§ **Exercise requirements**:
1. Write out the part of the UConn–Louisville game report starting with "Here’s five takeaways" and going on through "Associated Press poll.", word for word.
2. Summarize the UConn–Louisville game report in two sentences.

── Passage for review ──

LOUISVILLE, Ky. — Geno Auriemma thought his record against Louisville — 17-1 — was almost too good to be true.

Thursday night, everyone saw why.

Like UConn, Louisville is a Final Four contender. And the No. 3 Cardinals played up to their potential in a 78-69 victory over the No. 2 Huskies at the KFC Yum Center before a crowd of 17,023.

The Cardinals (20-1) led for all but 8 minutes and 41 seconds, handing the Huskies (18-2) a rare second loss.

Forward Napheesa Collier led UConn with 20 points and also had eight rebounds and six assists.

Here’s five takeaways from the Bluegrass State:

THE BIG PICTURE: First, some facts. The Huskies are 18-2, meaning they’ll end this season with more than one defeat for the first time since 2012-13. (They won their eighth national championship that year, by the way.) The two teams that beat them will likely be ranked No. 1 and No. 2 in next week’s Associated Press poll.

───
── Dataset entries ──

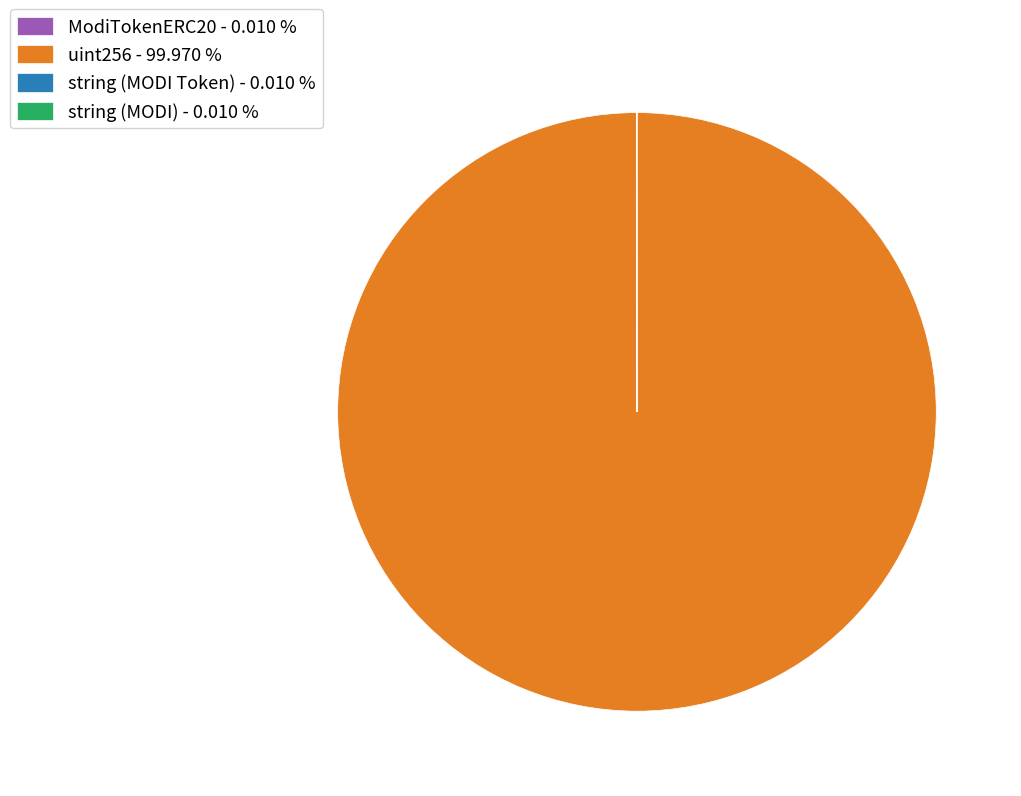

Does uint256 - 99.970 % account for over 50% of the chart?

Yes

───
── Dataset entries ──

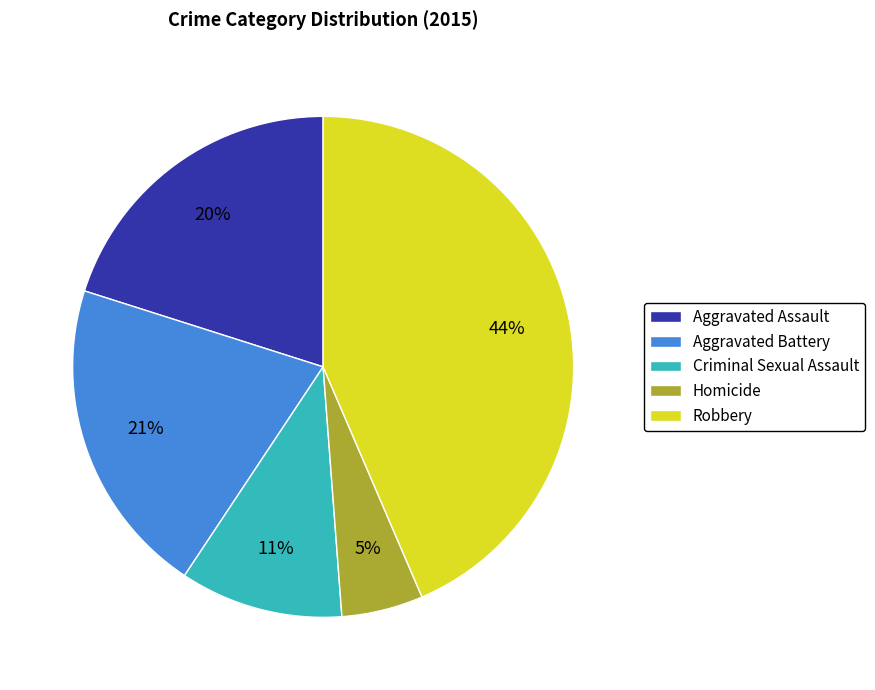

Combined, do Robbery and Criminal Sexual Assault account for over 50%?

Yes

───

§ **Written responses**:
1.
Here’s five takeaways from the Bluegrass State:

THE BIG PICTURE: First, some facts. The Huskies are 18-2, meaning they’ll end this season with more than one defeat for the first time since 2012-13. (They won their eighth national championship that year, by the way.) The two teams that beat them will likely be ranked No. 1 and No. 2 in next week’s Associated Press poll.

2. No. 3 Louisville beat No. 2 UConn 78-69 at the KFC Yum Center before a crowd of 17,023, leading for all but 8 minutes and 41 seconds. Napheesa Collier led UConn with 20 points, eight rebounds and six assists, and the loss leaves the Huskies at 18-2, so they will end a season with more than one defeat for the first time since 2012-13.